There are films that are on the verge of theater and cinema. «Rosencrantz and Guildenstern are Dead»(1990, directed by Tom Stoppard) and «Anna Karenina» (2012, directed by Joe Wright) are interpretations of classics in which the artistic possibilities of theater and cinema complement each other.

In the first of them, the techniques of anachronism, demonstrative violation of sequence and visual citation (these resources give the cinema) are combined with the involvement of the heroes-observers in the course of the action: the world for them at some point becomes theater, they move to the stage, in the heart of Shakespeare’s «Hamlet» – so there is an external conditionality (theatrical feature).

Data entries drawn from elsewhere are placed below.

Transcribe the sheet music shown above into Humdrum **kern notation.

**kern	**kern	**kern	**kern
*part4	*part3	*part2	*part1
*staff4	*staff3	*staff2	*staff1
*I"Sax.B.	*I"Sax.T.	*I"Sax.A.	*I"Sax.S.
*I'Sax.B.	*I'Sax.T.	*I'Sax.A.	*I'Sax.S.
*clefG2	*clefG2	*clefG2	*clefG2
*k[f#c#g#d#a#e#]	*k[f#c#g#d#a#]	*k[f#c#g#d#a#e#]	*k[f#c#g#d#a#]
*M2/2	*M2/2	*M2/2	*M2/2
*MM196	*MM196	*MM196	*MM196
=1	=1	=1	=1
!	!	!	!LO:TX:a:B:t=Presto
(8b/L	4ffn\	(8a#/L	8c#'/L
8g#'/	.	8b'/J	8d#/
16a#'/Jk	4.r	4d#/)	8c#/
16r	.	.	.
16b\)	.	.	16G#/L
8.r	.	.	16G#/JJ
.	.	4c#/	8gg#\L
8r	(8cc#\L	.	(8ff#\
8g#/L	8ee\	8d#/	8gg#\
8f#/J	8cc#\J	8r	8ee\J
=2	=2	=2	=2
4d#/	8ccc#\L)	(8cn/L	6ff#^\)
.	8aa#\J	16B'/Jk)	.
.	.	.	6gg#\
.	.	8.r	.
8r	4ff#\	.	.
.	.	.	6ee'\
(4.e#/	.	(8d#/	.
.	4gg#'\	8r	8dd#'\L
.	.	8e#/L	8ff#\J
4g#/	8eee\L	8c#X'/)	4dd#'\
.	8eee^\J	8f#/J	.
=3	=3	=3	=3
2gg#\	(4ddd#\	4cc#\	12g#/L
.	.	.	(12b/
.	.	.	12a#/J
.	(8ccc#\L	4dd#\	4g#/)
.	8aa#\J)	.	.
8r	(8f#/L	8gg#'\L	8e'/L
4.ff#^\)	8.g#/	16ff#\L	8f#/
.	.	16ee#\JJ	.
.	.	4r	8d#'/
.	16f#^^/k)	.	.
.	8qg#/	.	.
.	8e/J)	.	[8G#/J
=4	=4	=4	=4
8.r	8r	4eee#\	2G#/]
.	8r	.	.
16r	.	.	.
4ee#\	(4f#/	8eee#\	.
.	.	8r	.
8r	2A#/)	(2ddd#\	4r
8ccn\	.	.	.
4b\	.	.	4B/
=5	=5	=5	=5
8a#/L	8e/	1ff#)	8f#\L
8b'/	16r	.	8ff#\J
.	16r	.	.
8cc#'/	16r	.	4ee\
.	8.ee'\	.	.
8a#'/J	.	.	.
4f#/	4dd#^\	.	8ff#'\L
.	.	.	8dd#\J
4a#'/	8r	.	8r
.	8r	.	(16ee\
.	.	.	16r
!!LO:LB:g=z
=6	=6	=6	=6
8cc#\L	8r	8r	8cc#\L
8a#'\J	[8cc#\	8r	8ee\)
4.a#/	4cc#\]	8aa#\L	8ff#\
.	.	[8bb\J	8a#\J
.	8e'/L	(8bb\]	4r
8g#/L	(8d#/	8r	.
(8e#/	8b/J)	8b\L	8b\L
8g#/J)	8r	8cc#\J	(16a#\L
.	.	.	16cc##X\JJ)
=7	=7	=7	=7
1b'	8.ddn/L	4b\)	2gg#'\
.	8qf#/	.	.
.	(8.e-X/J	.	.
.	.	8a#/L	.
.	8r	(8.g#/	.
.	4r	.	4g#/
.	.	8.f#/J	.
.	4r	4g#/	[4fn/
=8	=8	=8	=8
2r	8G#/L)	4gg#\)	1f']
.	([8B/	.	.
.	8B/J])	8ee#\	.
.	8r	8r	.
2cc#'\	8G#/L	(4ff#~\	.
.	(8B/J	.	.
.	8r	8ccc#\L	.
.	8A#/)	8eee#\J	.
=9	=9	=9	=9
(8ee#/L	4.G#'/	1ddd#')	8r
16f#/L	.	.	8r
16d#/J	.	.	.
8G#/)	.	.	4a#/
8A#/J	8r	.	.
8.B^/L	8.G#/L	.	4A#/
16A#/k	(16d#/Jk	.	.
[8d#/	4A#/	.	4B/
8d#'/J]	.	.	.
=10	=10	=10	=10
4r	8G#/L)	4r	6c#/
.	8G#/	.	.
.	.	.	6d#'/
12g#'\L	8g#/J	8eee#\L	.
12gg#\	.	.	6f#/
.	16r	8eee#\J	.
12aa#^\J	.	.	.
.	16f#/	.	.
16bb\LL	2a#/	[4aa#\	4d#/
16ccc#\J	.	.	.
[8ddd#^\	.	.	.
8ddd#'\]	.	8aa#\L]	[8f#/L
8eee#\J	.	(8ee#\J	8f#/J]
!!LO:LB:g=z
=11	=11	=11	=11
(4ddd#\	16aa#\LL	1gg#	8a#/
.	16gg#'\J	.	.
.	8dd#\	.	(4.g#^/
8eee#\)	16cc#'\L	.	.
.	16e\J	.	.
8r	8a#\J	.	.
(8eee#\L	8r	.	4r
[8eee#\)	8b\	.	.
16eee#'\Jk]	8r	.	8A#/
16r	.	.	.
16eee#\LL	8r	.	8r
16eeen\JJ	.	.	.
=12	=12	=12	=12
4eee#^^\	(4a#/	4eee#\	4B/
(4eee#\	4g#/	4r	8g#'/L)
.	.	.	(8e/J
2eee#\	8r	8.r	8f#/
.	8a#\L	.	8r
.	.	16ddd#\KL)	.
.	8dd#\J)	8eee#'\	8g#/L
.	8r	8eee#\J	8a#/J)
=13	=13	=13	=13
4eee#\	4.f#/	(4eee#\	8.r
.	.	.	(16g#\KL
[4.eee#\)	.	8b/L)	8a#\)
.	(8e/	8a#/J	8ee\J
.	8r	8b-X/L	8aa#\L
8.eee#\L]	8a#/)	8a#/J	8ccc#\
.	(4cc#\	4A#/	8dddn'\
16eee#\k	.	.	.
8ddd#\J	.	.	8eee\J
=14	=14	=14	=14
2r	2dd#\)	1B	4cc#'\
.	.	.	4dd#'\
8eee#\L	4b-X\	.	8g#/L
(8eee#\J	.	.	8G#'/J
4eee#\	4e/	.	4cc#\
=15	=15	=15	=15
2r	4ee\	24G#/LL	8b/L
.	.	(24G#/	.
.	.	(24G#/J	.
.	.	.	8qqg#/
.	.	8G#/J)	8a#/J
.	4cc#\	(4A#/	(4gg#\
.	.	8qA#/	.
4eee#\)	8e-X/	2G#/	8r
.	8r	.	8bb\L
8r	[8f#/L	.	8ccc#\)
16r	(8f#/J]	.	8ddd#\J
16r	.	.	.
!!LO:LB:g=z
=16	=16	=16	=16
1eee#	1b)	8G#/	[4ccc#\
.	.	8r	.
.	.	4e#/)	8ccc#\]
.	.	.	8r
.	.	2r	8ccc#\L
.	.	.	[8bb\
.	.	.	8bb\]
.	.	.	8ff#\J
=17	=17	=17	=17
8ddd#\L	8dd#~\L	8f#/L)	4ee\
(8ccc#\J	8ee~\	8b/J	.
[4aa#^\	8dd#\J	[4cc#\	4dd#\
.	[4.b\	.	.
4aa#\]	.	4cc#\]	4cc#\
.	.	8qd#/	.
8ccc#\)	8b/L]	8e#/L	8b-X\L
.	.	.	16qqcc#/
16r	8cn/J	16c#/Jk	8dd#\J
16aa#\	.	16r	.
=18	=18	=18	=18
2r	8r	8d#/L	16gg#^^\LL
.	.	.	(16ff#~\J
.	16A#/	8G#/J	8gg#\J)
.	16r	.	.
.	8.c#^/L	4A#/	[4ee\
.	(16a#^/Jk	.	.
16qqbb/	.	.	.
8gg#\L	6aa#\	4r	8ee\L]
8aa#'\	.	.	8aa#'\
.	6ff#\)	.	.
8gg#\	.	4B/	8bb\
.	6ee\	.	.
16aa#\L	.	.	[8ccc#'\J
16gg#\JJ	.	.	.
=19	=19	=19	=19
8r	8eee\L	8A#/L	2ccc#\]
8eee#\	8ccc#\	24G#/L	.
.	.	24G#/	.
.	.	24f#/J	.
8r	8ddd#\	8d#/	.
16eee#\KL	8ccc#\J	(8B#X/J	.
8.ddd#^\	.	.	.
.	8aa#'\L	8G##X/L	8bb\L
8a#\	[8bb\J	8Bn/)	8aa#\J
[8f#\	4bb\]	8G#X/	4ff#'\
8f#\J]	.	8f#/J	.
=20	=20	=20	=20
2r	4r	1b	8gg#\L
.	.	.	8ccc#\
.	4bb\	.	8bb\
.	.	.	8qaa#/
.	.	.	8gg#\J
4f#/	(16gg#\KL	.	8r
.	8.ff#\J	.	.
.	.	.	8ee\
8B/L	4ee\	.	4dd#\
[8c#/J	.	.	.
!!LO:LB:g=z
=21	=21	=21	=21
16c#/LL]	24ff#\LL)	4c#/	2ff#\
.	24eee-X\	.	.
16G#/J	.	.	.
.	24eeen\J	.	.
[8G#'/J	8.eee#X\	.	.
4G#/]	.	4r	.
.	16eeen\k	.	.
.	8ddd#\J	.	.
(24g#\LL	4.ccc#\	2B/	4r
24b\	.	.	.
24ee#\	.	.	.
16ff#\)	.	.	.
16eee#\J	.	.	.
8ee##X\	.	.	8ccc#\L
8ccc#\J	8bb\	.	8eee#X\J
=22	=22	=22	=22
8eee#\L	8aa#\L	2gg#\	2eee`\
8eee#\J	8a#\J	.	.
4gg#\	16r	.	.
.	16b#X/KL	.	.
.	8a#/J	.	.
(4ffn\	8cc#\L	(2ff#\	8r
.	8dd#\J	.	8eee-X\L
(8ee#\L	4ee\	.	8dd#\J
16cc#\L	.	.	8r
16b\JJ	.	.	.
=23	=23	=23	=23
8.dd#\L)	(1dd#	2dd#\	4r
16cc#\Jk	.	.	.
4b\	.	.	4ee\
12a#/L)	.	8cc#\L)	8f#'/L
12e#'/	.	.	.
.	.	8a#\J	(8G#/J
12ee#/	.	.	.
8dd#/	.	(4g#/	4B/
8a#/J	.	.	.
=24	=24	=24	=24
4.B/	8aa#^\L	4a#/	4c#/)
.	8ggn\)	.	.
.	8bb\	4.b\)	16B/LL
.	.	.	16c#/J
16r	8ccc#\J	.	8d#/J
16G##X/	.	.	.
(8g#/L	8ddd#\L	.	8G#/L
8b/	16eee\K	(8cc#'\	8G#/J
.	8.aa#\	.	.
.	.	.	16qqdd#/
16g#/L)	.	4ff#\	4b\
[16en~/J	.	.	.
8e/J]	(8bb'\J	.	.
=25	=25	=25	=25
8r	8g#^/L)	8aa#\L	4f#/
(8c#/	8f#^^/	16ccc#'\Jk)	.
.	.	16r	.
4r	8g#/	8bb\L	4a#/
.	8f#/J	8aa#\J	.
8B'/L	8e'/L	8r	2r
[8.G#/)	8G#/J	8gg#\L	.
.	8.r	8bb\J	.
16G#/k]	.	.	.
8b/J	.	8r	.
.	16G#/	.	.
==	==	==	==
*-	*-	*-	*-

There are two ways to become an artist. The first is to do what everyone thinks is art. Second: to make everyone think that what you are doing is art (c) Tom Stoppard

In the second – we meet the excessive acting mimicry and live plasticity, striking the splendor of scenery (the illusion of the place) with the effect of «behind the scenes» (in the design of the back of the stage).

Shootings of the film “Anna Karenina” (2012, directed by Joe Wright)

Another interesting example is «The Hateful Eight» (2015). Quentin Tarantino borrows from the theater a method of narrative division into acts: the film consists of chapters, each of which becomes our «guide» in a confusing, dark, and bloody story. Interesting here is the mise-en-scene transferred from theatricality, designed to reflect all the components of the inner life of the heroes, resulting in a struggle between them – both on the moral and ethical as well as physical levels.

«They don’t come here without a good reason»…

The theater has something to offer to the film industry – the possibilities of its language, if used by the director correctly and appropriately, are really able to make a film brighter visually and deeper – in the sense.